I thought, since I experienced trauma as a convulsion of the imagination, Who’s the guy’s mother and what did he have for lunch and did he ever drive a hydrofoil and did he ever feed a dolphin and how old was he when he lost his virginity and did he know the difference between a coniferous tree and a deciduous one and who was his favorite Yankee and did he know the table of the elements and how many women did he love and who were they all and are they all happy and did they do the things they wanted to do and did he have a kid brother and did he ever play a musical instrument and what is the woman he was meeting thinking right now and what is his mother thinking and is his head separated from his neck or his leg separated from hip, his inner organs like stew upon the undercarriage of the express? Of course, I knew the answers to these questions and knew the answers to others, too, through my sophisticated foreknowledge, even if my step was unsteady, even if I felt like I might pass out. I made reply to the woman; I said poetical words that had only recently occurred to me, Ihave a couple of tickets to the Knicks, they’re about to lose to Philadelphia, but I won’t tell you the score. I was going to sell one of the tickets anyhow.Let’s make something good out of something bad. I had never ever asked a woman out before.

The emergency guy at the door remarked, Let’s get a move on, pal, we got a situation.

My wife, because that’s who she was, my solace, my destiny, my respite, because that’s the substance of what I am telling you, detrained, but she froze on the platform, shoulders trembling suddenly as she held a pulped tissue to her nose, and crowds surrounded us, a gathering of disgruntled New Yorkers, getting home late from the office, or trying to get home late, while down the stairs came the paramedics, with their stretchers. In every part of this story, the stretcher-bearers eventually come. To my wife, I said, No big deal, if its too sudden. I’d understand. I just don’t feel right tonight. I don’t feel like being alone.
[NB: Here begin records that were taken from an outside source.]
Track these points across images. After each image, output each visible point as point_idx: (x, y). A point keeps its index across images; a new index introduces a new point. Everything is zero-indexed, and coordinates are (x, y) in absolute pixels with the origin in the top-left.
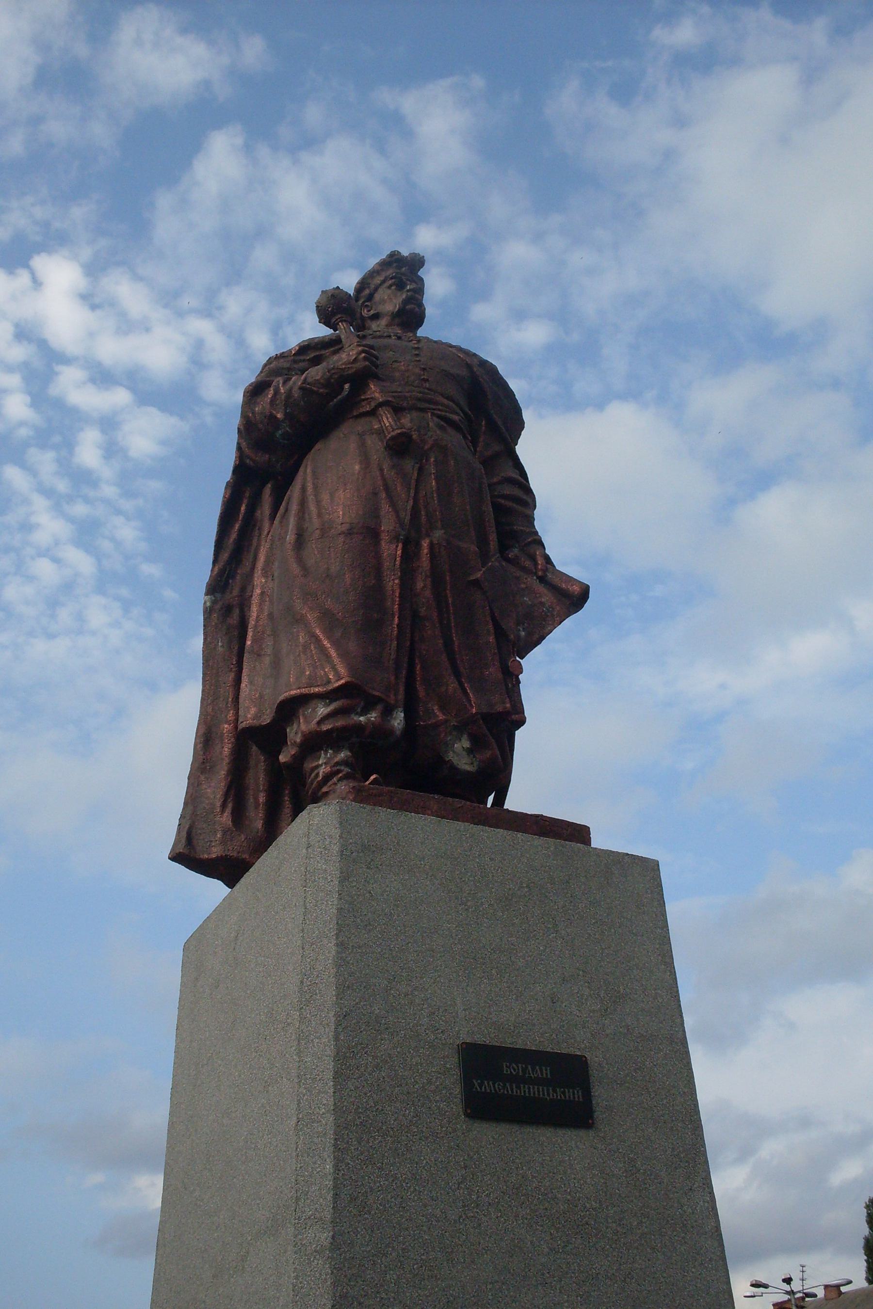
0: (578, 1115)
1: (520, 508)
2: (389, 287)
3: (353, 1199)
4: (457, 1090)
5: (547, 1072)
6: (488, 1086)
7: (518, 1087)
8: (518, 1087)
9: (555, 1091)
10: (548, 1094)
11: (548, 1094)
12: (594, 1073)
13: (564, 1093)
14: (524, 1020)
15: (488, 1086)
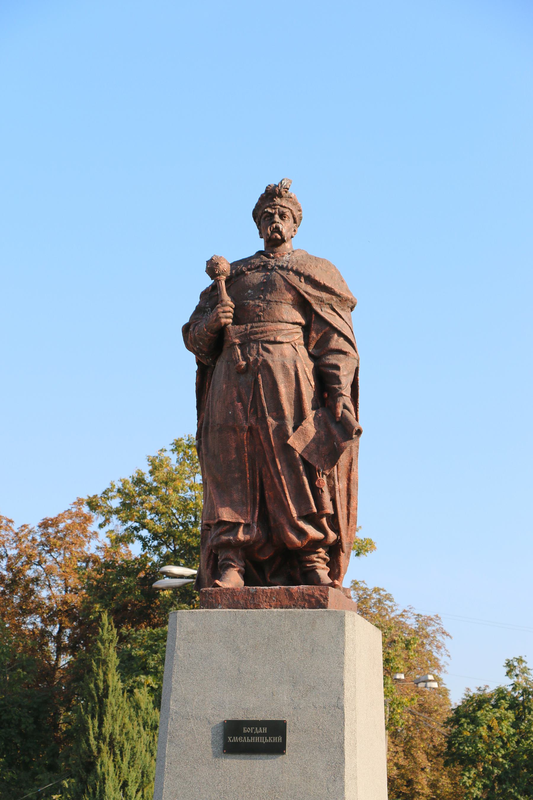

What kind of woman was she? What kind of woman was it who called to me from that calamity on the Seventh Avenue line? What kind of woman do I love now, with a fealty that will not cease, not till my occluded arteries send their clots up to the spongy interiors in my skull and I go mute and slack? I love the kind of woman whose hair has gone gray in a not terribly flattering way, the kind who doesn’t even notice how she keeps having to buy larger jeans, the kind who likes big cars because she doesn’t like to be uncomfortable. I love this woman because she is gifted with astounding premonitory skills: no matter how uncertain, how despondent, how lost her mate feels, no matter how dire the circumstances, she nonetheless predicts that Everything will be roses.

She gave me her number. On the fortieth day of our acquaintance, I proposed.

Soon I was living near the water in the Bronx. Not far from City Island. What I loved about that part of the world was how the swamps persisted long after the city planners had tried to do away with them. Co-Op City rising out of the swamps, the cattails and the trash, the Bruckner Expressway kids actually attempting to fish in the rivers — unwor-ried about hepatitis, unworried about PCB’s. Old unsteady docks, skiffs that leaked, a clustering of powerboats, all in the shadow of low-cost housing. My wife and I were newly-weds in our little place with the screened-in porch in back and the quarter acre, and I had just got this job on the retail desk, where I attempt to persuade regular folks to gamble away their meager savings. Every day since I was trained I had known I was going to lose my job, and sometimes for weeks at a time I wouldn’t allow my wife to touch me because I was so disgusted with who I was, with the bands of useless pork on me, with my fulsome breasts, with my joyless prognostications.